Does Gmail have more security measures than most banks?

Banks do offer 2fA, its just not normally offered to home users. Commercial accounts can request it and they give you those nifty RSA key cards with an 8 digit code that changes every 30 seconds. I can get it for my BofA business account if I want.

Nonsense. SMS is vulnerable. But there is zero loss of security because 2FA is an independent layer.

What will actually happpen is that 2FA will increasingly use security keys and authenticator apps.

In other words, it’s an extra layer that doesn’t provide extra security on its own. The
“other stuff” that actually does increase security doesn’t need SMS. That’s definitely “security theater”.

No, that’s wrong.

Putting aside your conflating 2FA and SMS, if you have an independent but vulnerable security layer, it still adds security. Indeed, all security is vulnerable. We achieve reasonable levels of security by combining and overlapping vulnerable systems.

Canadian police shocked me when about 13 yrs ago I bought a camera on eBay from an online vendor. When more than reasonable time had passed and he was coming up with excuse after excuse, I found out that there os some sort of federal online fraud division. I emailed them with copies of the transactions and communications with the vendor.

The following day the scoundrel refunded my money and begged me to withdraw my complain. I am not Canadian, and was not in Canada.

Long live the Mounties!

Oh, my bank uses a password, randomly rotated questions, AND a physical key generator that expires every two years.

My bank has has armed guards.

I’m not sure how someone would go about spoofing me at the counter of my bank, but if I need to use their online banking I enter a username, then a PIN to log on and if I need to setup a new payee etc then they ask for use of one of those little one time code dongles.

Pretty much the equivalent of what Google asks me to do with their authentication app or checking when email on an Android device which requires the phone or tablet to be unlocked first.

I remember my bank sent me a letter to inform me that I was using their app on a new device :dubious:

That’s actually a form of 2-factor. If a bad guy has a device with your info on it, he has probably compromised your email too. So any notification by email would probably be diverted / deleted before you ever saw it.

Snail mail is a different channel and the bad guy needs to physically be in your town to hijack it. Yes, some of the horse (=$) may be gone from the barn (=account) by the time you get the mailing. But at least you’ll get it. Which may mean most of the horse is still in the barn.
Understand that nowadays the banks are not facing just ordinary low-lifes who mug people for their mobiles or who skim cc numbers from wherever they waitress or tend bar.

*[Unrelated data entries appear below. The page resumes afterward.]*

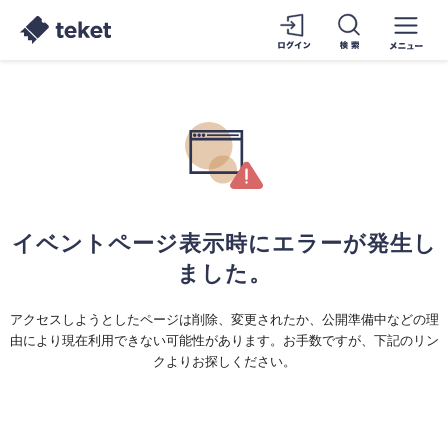
イベントページ表示時にエラーが発生し
ました。
アクセスしようとしたページは削除、変更されたか、公開準備中などの理
由により現在利用できない可能性があります。お手数ですが、下記のリン
クよりお探しください。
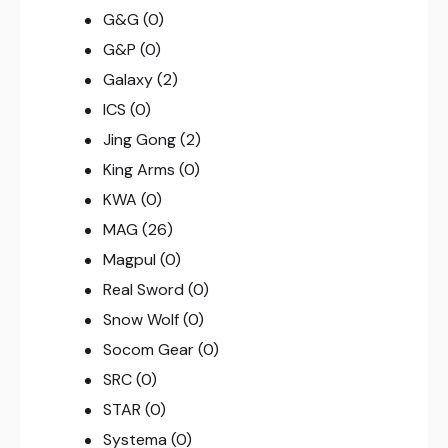
G&G
(0)
G&P
(0)
Galaxy
(2)
ICS
(0)
Jing Gong
(2)
King Arms
(0)
KWA
(0)
MAG
(26)
Magpul
(0)
Real Sword
(0)
Snow Wolf
(0)
Socom Gear
(0)
SRC
(0)
STAR
(0)
Systema
(0)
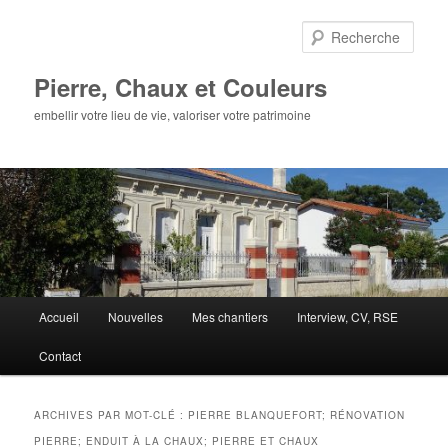
Aller
Aller
au
au
Rech
contenu
contenu
principal
secondaire
Pierre, Chaux et Couleurs
embellir votre lieu de vie, valoriser votre patrimoine
Menu
Accueil
Nouvelles
Mes chantiers
Interview, CV, RSE
principal
Contact
ARCHIVES PAR MOT-CLÉ :
PIERRE BLANQUEFORT; RÉNOVATION
PIERRE; ENDUIT À LA CHAUX; PIERRE ET CHAUX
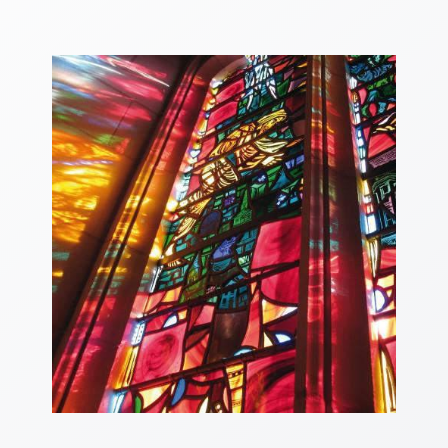
Thomaskarten
Grußkarten
Sortimente
Themen
&
Anlässe
Geburtstag
/
Wünsche
Segenswünsche
Lebensart
Dank
Freundschaft
/
Begleitung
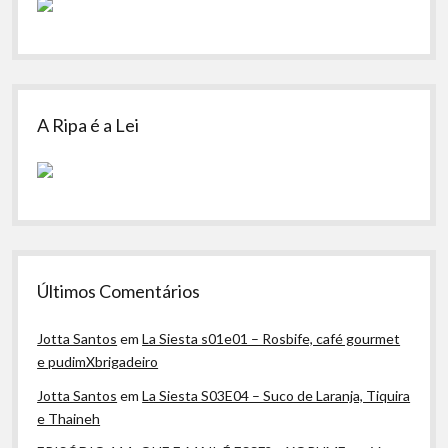
A Ripa é a Lei
Últimos Comentários
Jotta Santos
em
La Siesta s01e01 – Rosbife, café gourmet
e pudimXbrigadeiro
Jotta Santos
em
La Siesta S03E04 – Suco de Laranja, Tiquira
e Thaineh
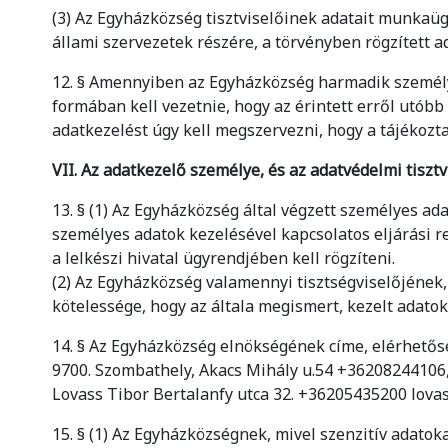
(3) Az Egyházközség tisztviselőinek adatait munkaüg
állami szervezetek részére, a törvényben rögzített ad
12. § Amennyiben az Egyházközség harmadik személy 
formában kell vezetnie, hogy az érintett erről utóbb
adatkezelést úgy kell megszervezni, hogy a tájékozta
VII. Az adatkezelő személye, és az adatvédelmi tisz
13. § (1) Az Egyházközség által végzett személyes ad
személyes adatok kezelésével kapcsolatos eljárási re
a lelkészi hivatal ügyrendjében kell rögzíteni.
(2) Az Egyházközség valamennyi tisztségviselőjének,
kötelessége, hogy az általa megismert, kezelt adato
14. § Az Egyházközség elnökségének címe, elérhetősé
9700. Szombathely, Akacs Mihály u.54 +36208244106,
Lovass Tibor Bertalanfy utca 32. +36205435200 lovas
15. § (1) Az Egyházközségnek, mivel szenzitív adatokat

Instead they’re fighting organized crime using thousands or millions of stolen people’s records simultaneously. IOW, crime at scale. It is impractical / impossible for the Bulgarian mafia to send goons out to remove paper mail from your physical mailbox. It’s trivial for them to ensure any bank emails disappear instantly.

So the bank’s policy of sending snail mail isn’t directly protecting you for just your own sake. It’s protecting all their customers against that bank being successfully targeted for an *en masse *long-running theft campaign.

I agree Gmail is designed to access it on different computers like home computer, work computer, library computer and cafe computer and so on.

So there is no way Gmail will flag log in and send it to the police just because you have other IP address.

Most likely he hacked her account and she reported strange activity if he deleted or move some thing in the Gmail.

Even opening e-mail and reading will marked it as read would show some one has hacked that account. If I checked my e-mail and it marked read and I never open it!! I would think some one may be reading my e-mail.

Lots of people go on vacation and use their Gmail. There no way it going to flag it and sent it to the police.

Some thing does not add up with OP story.

Cr. context of the OP, not something outside this thread.

And if the “extra” layer is not actually extra, merely different, and isn’t secure, then it most definitely isn’t good.